What if they launched a news channel and nobody here could watch? Would anyone care to know what they’re missing?
The latest entries in the global TV news game, Al Jazeera English and France 24, are practically invisible in the United States. That’s a shame, because they really do offer something different from standard cable news fare.
How different? Well, consider that until now, if you wanted news in English anywhere in the world, you had just two choices: CNN or the BBC. Both channels claim to reach more than 260 million households, and that’s not all they have in common. Their worldview is decidedly Western, and they tend to cover the same major international stories. Each has its own style, of course. BBC World, carried here by PBS, reflects “stoicism, paternalism, [and] a certain degree of pompous self-righteousness,” according to the British Journalism Review. CNN International is a little looser and hipper, but the easiest way to tell them apart is by the accents and the sports headlines. Hint: CNNI doesn’t spend as much time on cricket.
Now comes Al Jazeera, the English-language version of the Qatar-based network best known for airing graphic video of the Iraq war and exclusive tapes of Osama bin Laden. AJE promotes itself as “setting the news agenda,” but with a potential global audience of just 80 million, its reach is dwarfed by the big two. For almost a year, the network tried and failed to find a U.S. cable company willing to carry it, so Americans who want to see it have to watch online. (Full disclosure: I led a writing workshop last summer at the network’s Washington bureau.)
If you tune in, your first reaction might be to wonder what all the fuss was about. A report from Iraq refers to suicide bombers, not martyrs. The video is no more graphic than what you’d see on CNN. But stay tuned and the differences become clear.
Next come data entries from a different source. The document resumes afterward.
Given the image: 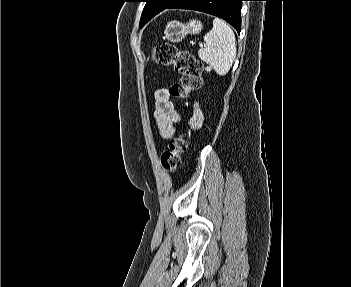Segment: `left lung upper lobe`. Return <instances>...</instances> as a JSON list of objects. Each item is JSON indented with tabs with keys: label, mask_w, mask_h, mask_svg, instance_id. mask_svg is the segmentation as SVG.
Masks as SVG:
<instances>
[{
	"label": "left lung upper lobe",
	"mask_w": 351,
	"mask_h": 287,
	"mask_svg": "<svg viewBox=\"0 0 351 287\" xmlns=\"http://www.w3.org/2000/svg\"><path fill=\"white\" fill-rule=\"evenodd\" d=\"M146 5L142 12L140 27L151 20L158 13L166 9L174 0H144Z\"/></svg>",
	"instance_id": "1"
}]
</instances>
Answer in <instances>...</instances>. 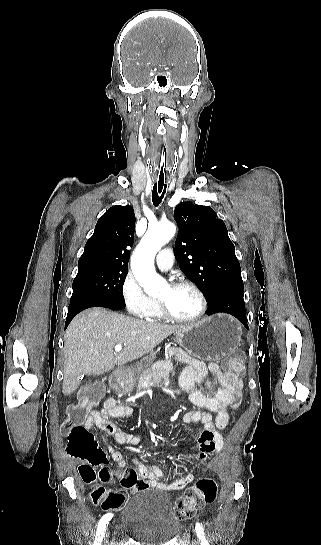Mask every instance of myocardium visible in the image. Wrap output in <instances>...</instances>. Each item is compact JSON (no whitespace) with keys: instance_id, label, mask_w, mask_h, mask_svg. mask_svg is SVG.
I'll use <instances>...</instances> for the list:
<instances>
[{"instance_id":"myocardium-1","label":"myocardium","mask_w":321,"mask_h":545,"mask_svg":"<svg viewBox=\"0 0 321 545\" xmlns=\"http://www.w3.org/2000/svg\"><path fill=\"white\" fill-rule=\"evenodd\" d=\"M173 290H179L183 288H188L193 290L199 297L200 300V308L196 315L189 318L180 317L178 315H175L171 311H169L166 307L159 304V310L163 314V316L170 321L176 322V323H182V324H192L199 322L207 313L208 310V300L204 293V291L195 283L187 280H181L175 283H172L169 285Z\"/></svg>"}]
</instances>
Newscasts on Al Jazeera English are dominated by coverage of the Middle East and Muslims. AJE covers stories that others ignore, and gives the stories everyone else covers much more time. In December, for example, the network led with a report about Israel’s prime minister appearing to admit that his country has nuclear weapons, a story that was nowhere to be found in the print edition of the Washington Post. News blocks about violence in the West Bank, which AJE calls Palestine, often ran as long as 10 minutes, an eternity in American TV news. The extra time allowed for background and analysis from Al Jazeera reporters and expert guests.
And then there are the features. Islamic fashions, anyone? If that’s too fluffy, how about a story about women opposing the enforcement of Sharia law in Indonesia, or Muslim refugees from Myanmar living along the border in Bangladesh?
Al Jazeera isn’t the only new English-language news network flying under the radar in the United States. France 24, funded jointly by the French government and a private TV network, made its debut in December with only a few U.S. outlets. Its potential global audience is about the same as AJE’s, so its mission to “convey the values of France throughout the world” seems a little grandiose. But it certainly offers a French take on the news, with more stories from Africa and lots of serious talk about issues like whether Turkey should be allowed to join the European Union. It’s sometimes boring but never trivial.
Think Fox News Channel and MSNBC have a different take on the news? For all the talk about their conservative or liberal spin, the U.S. cable news channels are more alike than not, with a steady diet of domestic politics, celebrities and crime. Spending time in that echo chamber won’t tell you much about what’s really happening in the rest of the world.
Now that it’s possible to get a wider view, it shouldn’t be so hard to tune in. It’s easier to watch Al Jazeera English on TV in Israel, where the Yes satellite network dumped BBC World in favor of AJE, than it is here. U.S. cable and satellite companies cite business reasons for not carrying the new channels, but financial incentives obviously don’t drive all their carriage decisions or the ubiquitous EWTN, the Global Catholic Network fronted by Mother Angelica, wouldn’t have had a chance.
U.S. news channels, including government-funded networks, are available all over the globe, but here at home we listen mainly to ourselves. “To have a lack of communication between cultures at a time of such technological development is very sad and contradictory,” Turkey’s prime minister, Recep Tayyip Erdogan, was quoted as saying in the English-language daily Arab News.
Maybe no one much cares that neither Al Jazeera nor France 24 is widely available to a U.S. audience, but they should. It wasn’t that long ago that many Americans woke up to the reality that much of the world doesn’t like us very much. If we’d been watching the news through their eyes, maybe we wouldn’t have been so surprised.